After digging out the north side, contractors dropped in a giant, one-piece precast concrete culvert liner, and repaved the road. By mid-August, workers had similarly excavated the south side, making it ready for the second ready-made culvert segment to be lowered into place.

“Right now, we’re getting close to wrapping up the second of two phases of this project,” said U.S. Army Corps of Engineers’ Restoration Project Manager James Adams.

Their partnership began when the City of Portland identified problems with fish passage in Crystal Springs Creek and began a plan for ecosystem restoration,” Adams reminded. “The City of Portland initiated a project with the U.S. Army Corps of Engineers by submitting a request letter to the Corps, requesting the use of one of its authorities – that is for ecosystem restoration,” Adams explained.

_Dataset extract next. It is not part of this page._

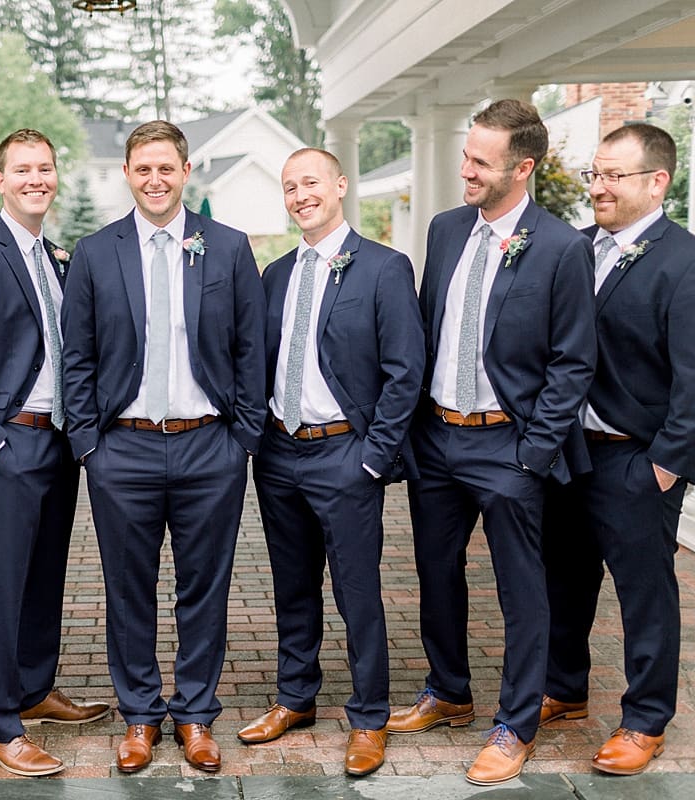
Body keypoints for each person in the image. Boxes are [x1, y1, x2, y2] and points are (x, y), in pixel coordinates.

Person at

“Specifically, the one for this program is ‘Section 206 of the Continuing Authorities Program’, originally authorized in 1996 by the United States Congress, to allow that Corps to work with local municipalities and other entities to do ecosystem restoration work.”

That federal authorization provides up to $5 million that the Corps was able to contribute to the project. “The two phases – the downstream work, and now, replacing this culvert and stream restoration in Westmoreland Park – utilizes essentially all of that $5 million.”

Adams’ evaluation of the project? “It’s going great. It’s taking a little bit longer that we would have liked, for a number of reasons; but based on feedback that we’ve gotten from local residents and others, everyone seems to be very, very happy with it.”

By the time you read this, the in-water work on this project should have been completed.